FT : Daimler targets China for Maybach revival

Daimler has targeted Chinese drivers to spur the revival of its moth-balled Maybach luxury brand, which returned on Wednesday with a global debut in the southern city of Guangzhou.
Maybach limousines once competed with luxury rivals such as Rolls Royce and Bentley, until Daimler axed the struggling brand three years ago.

The German carmaker revealed last week that it would relaunch the Maybach as a top-end variant of its Mercedes Benz sedans, and selected Guangzhou and Los Angeles as the debut venues for the new Mercedes-Maybach S-Class.

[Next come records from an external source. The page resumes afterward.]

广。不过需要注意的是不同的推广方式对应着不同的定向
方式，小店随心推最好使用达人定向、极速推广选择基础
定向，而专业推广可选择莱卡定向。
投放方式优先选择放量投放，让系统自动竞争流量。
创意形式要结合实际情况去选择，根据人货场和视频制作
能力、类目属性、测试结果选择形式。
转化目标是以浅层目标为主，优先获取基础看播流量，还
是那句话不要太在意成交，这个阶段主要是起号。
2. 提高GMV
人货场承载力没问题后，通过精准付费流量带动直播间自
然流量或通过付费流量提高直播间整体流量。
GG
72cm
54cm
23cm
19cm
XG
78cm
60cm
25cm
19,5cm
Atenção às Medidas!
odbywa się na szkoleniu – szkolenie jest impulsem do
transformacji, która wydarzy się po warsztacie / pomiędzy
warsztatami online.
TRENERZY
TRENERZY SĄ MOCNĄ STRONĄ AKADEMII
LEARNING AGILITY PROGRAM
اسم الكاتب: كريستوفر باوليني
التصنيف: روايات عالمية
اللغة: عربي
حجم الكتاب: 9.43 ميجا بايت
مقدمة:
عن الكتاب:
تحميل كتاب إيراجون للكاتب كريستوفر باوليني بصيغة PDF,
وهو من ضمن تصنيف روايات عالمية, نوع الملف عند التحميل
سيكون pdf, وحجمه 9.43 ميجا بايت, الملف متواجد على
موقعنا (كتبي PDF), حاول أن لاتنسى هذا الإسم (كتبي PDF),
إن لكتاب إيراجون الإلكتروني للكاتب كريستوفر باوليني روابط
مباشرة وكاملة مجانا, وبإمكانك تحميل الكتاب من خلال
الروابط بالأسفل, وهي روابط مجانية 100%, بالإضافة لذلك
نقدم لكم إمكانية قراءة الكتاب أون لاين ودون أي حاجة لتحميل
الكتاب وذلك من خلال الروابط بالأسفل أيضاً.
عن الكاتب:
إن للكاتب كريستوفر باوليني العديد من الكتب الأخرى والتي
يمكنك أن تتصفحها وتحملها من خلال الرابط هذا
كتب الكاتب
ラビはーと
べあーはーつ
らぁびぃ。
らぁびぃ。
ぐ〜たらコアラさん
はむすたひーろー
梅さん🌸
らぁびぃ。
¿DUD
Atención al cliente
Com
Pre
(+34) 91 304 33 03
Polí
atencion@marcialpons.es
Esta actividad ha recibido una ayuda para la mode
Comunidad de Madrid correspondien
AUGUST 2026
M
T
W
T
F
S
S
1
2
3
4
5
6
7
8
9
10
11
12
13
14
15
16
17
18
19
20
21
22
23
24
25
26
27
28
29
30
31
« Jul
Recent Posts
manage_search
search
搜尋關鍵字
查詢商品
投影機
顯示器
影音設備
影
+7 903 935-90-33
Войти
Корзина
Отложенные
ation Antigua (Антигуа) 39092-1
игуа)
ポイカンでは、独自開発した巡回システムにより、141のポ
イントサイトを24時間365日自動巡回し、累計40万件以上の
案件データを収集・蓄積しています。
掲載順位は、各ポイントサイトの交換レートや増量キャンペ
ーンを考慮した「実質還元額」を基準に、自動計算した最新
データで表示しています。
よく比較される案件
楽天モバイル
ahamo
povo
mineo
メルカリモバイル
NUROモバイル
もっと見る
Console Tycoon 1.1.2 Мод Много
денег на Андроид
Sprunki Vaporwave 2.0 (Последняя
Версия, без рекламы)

Daimler’s decision to launch the Maybach at this week’s Guangzhou Motor Show highlights the strategic importance of the China market, where its Mercedes unit is attempting to catch up with VW’s Audi division and BMW.
China is the world’s largest automotive market, with 18m passenger cars sold last year, and is on track to surpass the US as the world’s largest market for premium cars by 2020.
“It’s a smart move,” said Clemens Wasner, a Tokyo-based partner with automotive consultancy EFS. “If there’s any customer base in the world that could revive Maybach, it would be China’s.”
In 2013, Daimler posted a board member, Hubertus Troska, to Beijing to oversee operations in the world’s second largest economy and close a long-standing gap there separating Mercedes from its two main rivals.
Daimler sold 138,000 Mercedes sedans in China in the first half of this year, compared to unit sales of 269,000 and 225,000 respectively for Audi and BMW.
Speaking earlier this month at the formal opening of Mercedes’ new research and development centre in Beijing, Mr Troska said China sales increased 30 per cent over the first three quarters compared to the same period in 2013, and reiterated his company’s 2015 target to sell “significantly higher than 300,000 units” in China.
“We believe six per cent average growth over the next 10 years is highly likely for [China’s] passenger vehicle market, and premium cars tend to grow higher [than the industry average],” Mr Troska said. “There is a lot of catching up we can do, so even if there were not such strong growth I see no reason why Mercedes should not grow above average.”
Daimler sold just 200 Maybachs in 2010, the brand’s final full year before it was discontinued, compared with more than 2,700 units the same year for Rolls Royce and 5,000 for Bentley.
It is uncertain whether the new Maybach’s positioning as an S-Class “sub brand” will have the same appeal for Chinese drivers as Rolls Royce and Bentley, which maintain entirely separate brand identities from their parent companies.
Last month, Mr Troska said the company wanted Mercedes cars to “command a slight premium above the respective vehicles from our competitors”.